In the chaos, Jane and Michael escape from the bank. They become lost, but soon run into Bert, who is working as a chimney sweep. They reveal the trouble at the bank, but do not seem to understand what went wrong, though they believe that their father hates them for it. He helps them to understand that George does not hate them, but is merely trapped in a cage by his responsibilities. He takes them home, and is unwittingly enlisted to watch them by Winifred, as it is Mary's day off. He allows them to help him clean the chimney. As they are working, Mary returns and warns them of the danger, just as Michael is sucked up it. Jane, Mary, and Bert follow, and Mary leads the group on an expedition of the rooftops. They run into Bert's chimney sweep friends, and party all the way back to the Banks' living room. Bert runs out the sweeps when George returns home, who catches Michael trying to leave with them.

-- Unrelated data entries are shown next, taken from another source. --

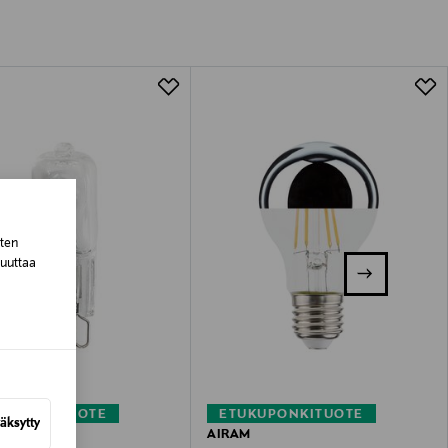
tuotteen koosta riippuen
lla valittuun osoitteeseen.
sten
muuttaa
KUPONKITUOTE
ETUKUPONKITUOTE
äksytty
AIRAM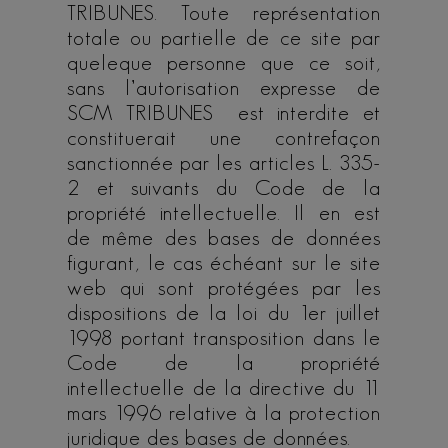
TRIBUNES. Toute représentation
totale ou partielle de ce site par
queleque personne que ce soit,
sans l’autorisation expresse de
SCM TRIBUNES est interdite et
constituerait une contrefaçon
sanctionnée par les articles L. 335-
2 et suivants du Code de la
propriété intellectuelle. Il en est
de même des bases de données
figurant, le cas échéant sur le site
web qui sont protégées par les
dispositions de la loi du 1er juillet
1998 portant transposition dans le
Code de la propriété
intellectuelle de la directive du 11
mars 1996 relative à la protection
juridique des bases de données.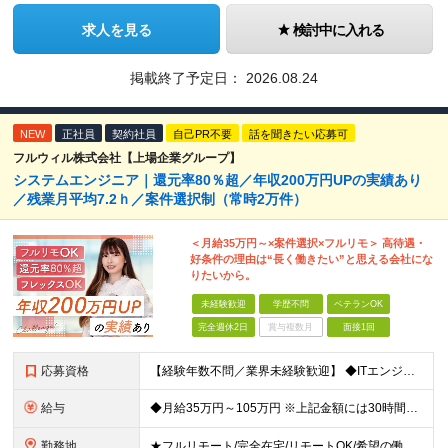
求人を見る
検討中に入れる
掲載終了予定日：
2026.08.24
NEW
正社員
契約社員
自己PR不要
話を聞きたい応募可
フルウィル株式会社【上場企業グループ】
システムエンジニア｜還元率80％超／年収200万円UPの実績あり
／残業月平均7.2ｈ／案件選択制（常時2万件）
＜月給35万円～×案件選択×フルリモ＞ 高待遇・
好条件の理由は“長く働きたい”と思える会社にな
りたいから。
未経験歓迎
学歴不問
ベテランOK
完全週休2日
賞与複数月
面接1回
応募資格
【経験年数不問／業界未経験歓迎】 ◆ITエンジニアとしての実務経験がある方 （開発・インフラ・テスト・ヘルプデスクなどジャンル不問） ※学歴不問 ※ブランクがある方、独学から実務経験をお持ちの方も大
給与
◆月給35万円～105万円 ※上記金額には30時間分・6万6000円～19.9万円の固定残業代が含まれています。 固定残業代を超える勤務が発生した場合は、追加支給いたします。 ※試用期間3ヶ月あり
勤務地
★フルリモート/完全在宅/リモートOK/希望の働き方が叶う ◆ご自身のご希望や居住地を考慮し、決定します。 ◆転居を伴う転勤はありません。 全国各地のプロジェクト先での勤務となります。 【東京本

After hearing that his father is in trouble for the events at the bank, Michael gives the tuppence to him, in the belief that it will help fix things. The next morning, Mary is preparing to leave, much to Jane and Michael's disappointment. However, they soon hears their father calling them, though he doesn't believe it to be him, as the voice is happy. They head downstairs and discover that he has fixed their broken kite. During the night, he had a change of character, and had decided to become a more involved father. He takes his family kite flying. Michael is so happy to be with his father, that he forgets to say goodbye to Mary, though she notes that that is as it should be. He is last seen happily flying his kite alongside his family.